AI was an important variable when using data from different ages and when all the variables were considered (
Table 1). When relying on this kind of model, the decision to cull the heifer would have to wait until it reached 17 months of age and the pregnancy was confirmed. For models like the one shown in
Figure 3, the low SHAP values when the days of AI increased indicate a negative contribution to milk production. This finding conflicts with the accepted practice of not exposing very young heifers to breeding [
10]. However, using all the variables except AI from the data for the 6 and 9 months of age models with low deviance and high r
2 contributes to our hypothesis that P, 1D, 2D can better predict L.

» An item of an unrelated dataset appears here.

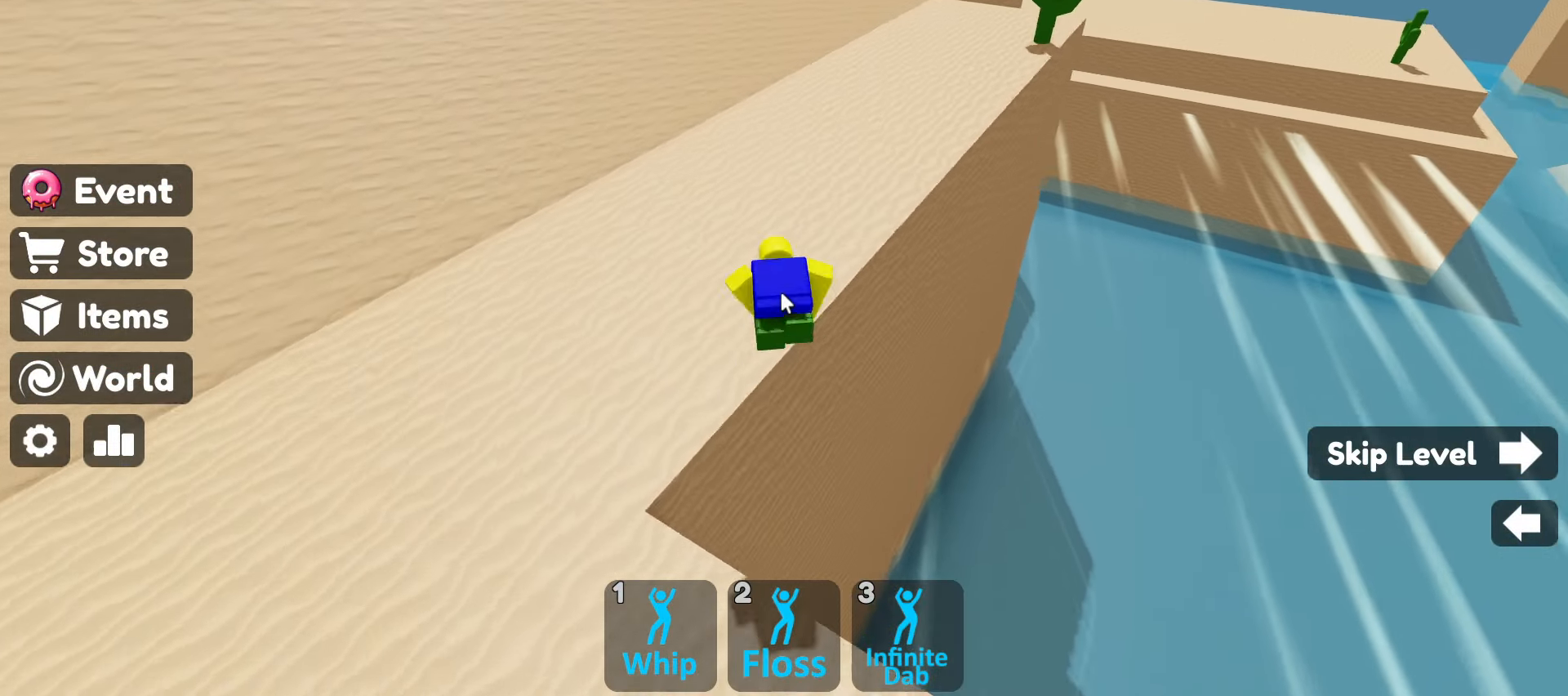
{"keys": ["w"], "mouse": ["right"], "events": [[17, "space", "up"]]}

The naturally changing forage resource results in shifts in the feed intake and feed nutritional quality, but pasture-based conditions also lead to lower stress, improved hygiene, and better animal welfare compared to their pen-fed counterparts [
37]. Overall, environmental conditions and their impact on phenotype can lead to fluctuations in the ADG. These fluctuations can be observed as changing values of 1D and 2D during the growth phase of heifers. In pen-fed animals, the fluctuations in the ADG may be different to those of grazing animals in terms of the magnitude, temporal occurrence, or frequency. In this sense, the modeling importance of the 1D, 2D, and potentially higher-order derivatives were encouraging, but their usefulness needs to be confirmed in other raising conditions for replacement heifers.

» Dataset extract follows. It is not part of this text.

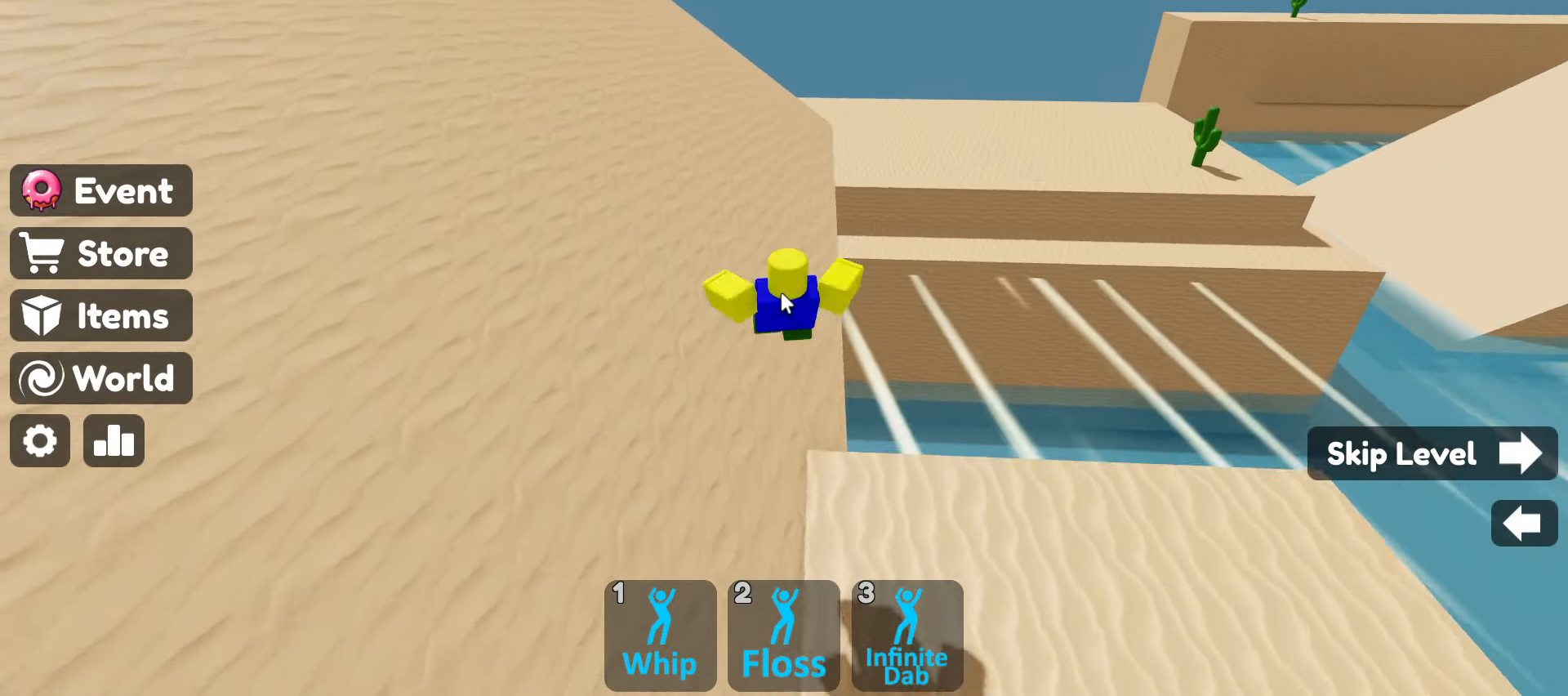
{"keys": ["w"], "mouse": ["right"], "events": []}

The modeling could be improved by increasing the execution time and reducing the number of algorithms included in the construction phase. It is possible that the solution space was not thoroughly explored due to the limited execution time of 200 s for completing a model. If the time limit was exceeded, the model would fail and be discarded.
Deep learning was the algorithm that provided the best solution in most runs. However, there were two main variants depending on how the model’s hyperparameters were optimized. The traditional method involved using a Cartesian grid, while the alternative method involved using a random search grid [
27]. The average deviance for the Cartesian grid was 377,733, while for the random search grid it was 571,712. For XGBoost, something similar happened, with deviance values of 491,663 and 748,663. Possibly, the random search for hyperparameters was not efficient within the allocated time and the optimization of hyperparameters should be restricted to a Cartesian grid search.